Return the data verbatim, without pictures.

Given material START

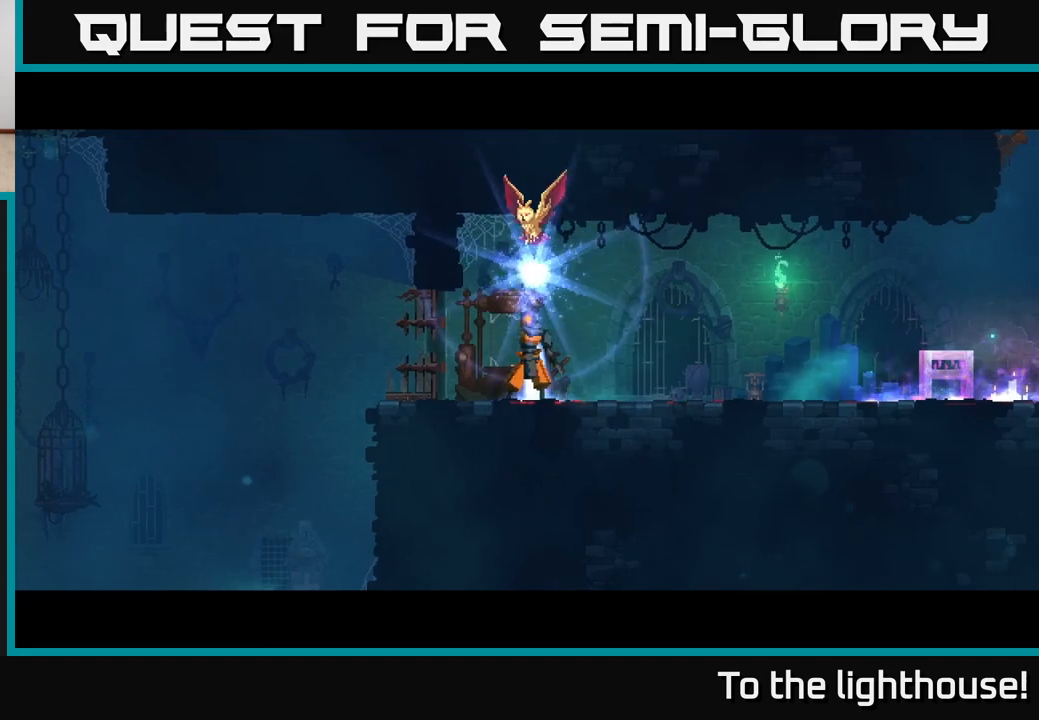
{"buttons": [], "left_stick": "center", "right_stick": "center", "events": []}
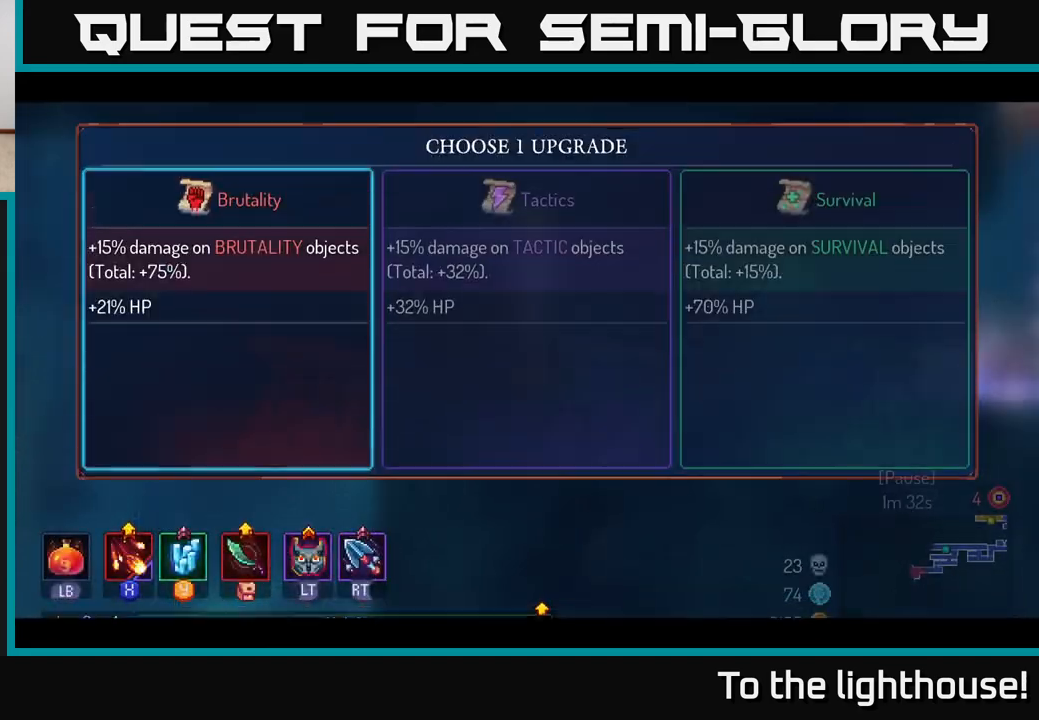
{"buttons": [], "left_stick": "center", "right_stick": "center", "events": [[300, "left_stick", "right"], [483, "left_stick", "center"]]}
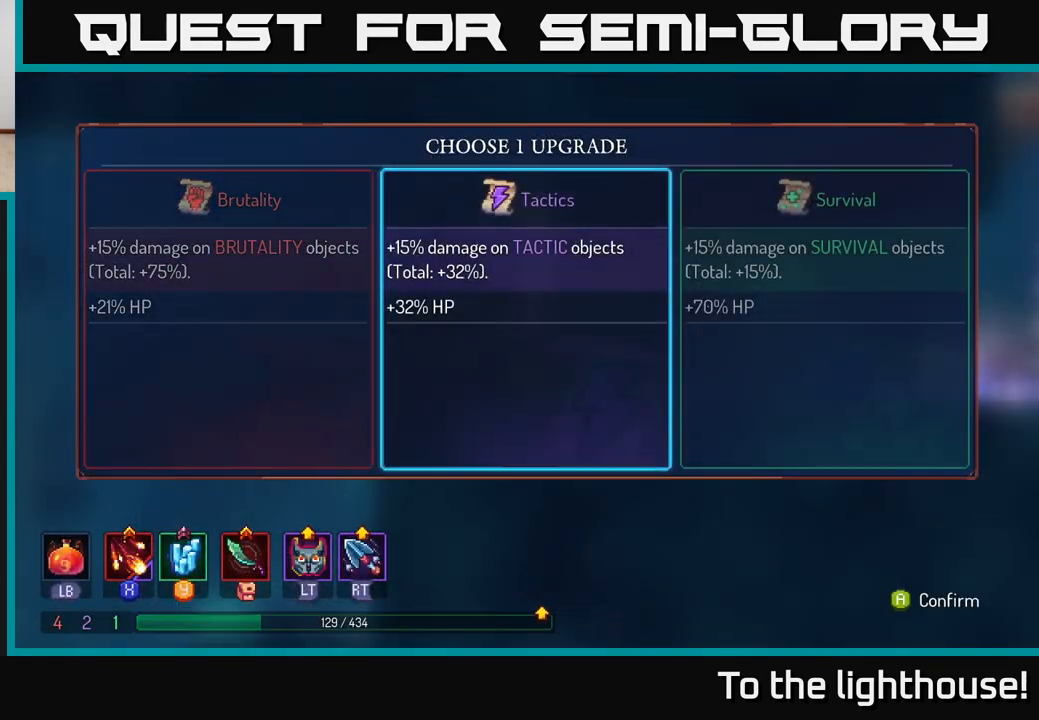
{"buttons": [], "left_stick": "center", "right_stick": "center", "events": [[33, "left_stick", "left"], [200, "left_stick", "center"]]}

Given material END

__Result below__
{"buttons": [], "left_stick": "center", "right_stick": "center", "events": []}
{"buttons": [], "left_stick": "center", "right_stick": "center", "events": [[300, "left_stick", "right"], [483, "left_stick", "center"]]}
{"buttons": [], "left_stick": "center", "right_stick": "center", "events": [[33, "left_stick", "left"], [200, "left_stick", "center"]]}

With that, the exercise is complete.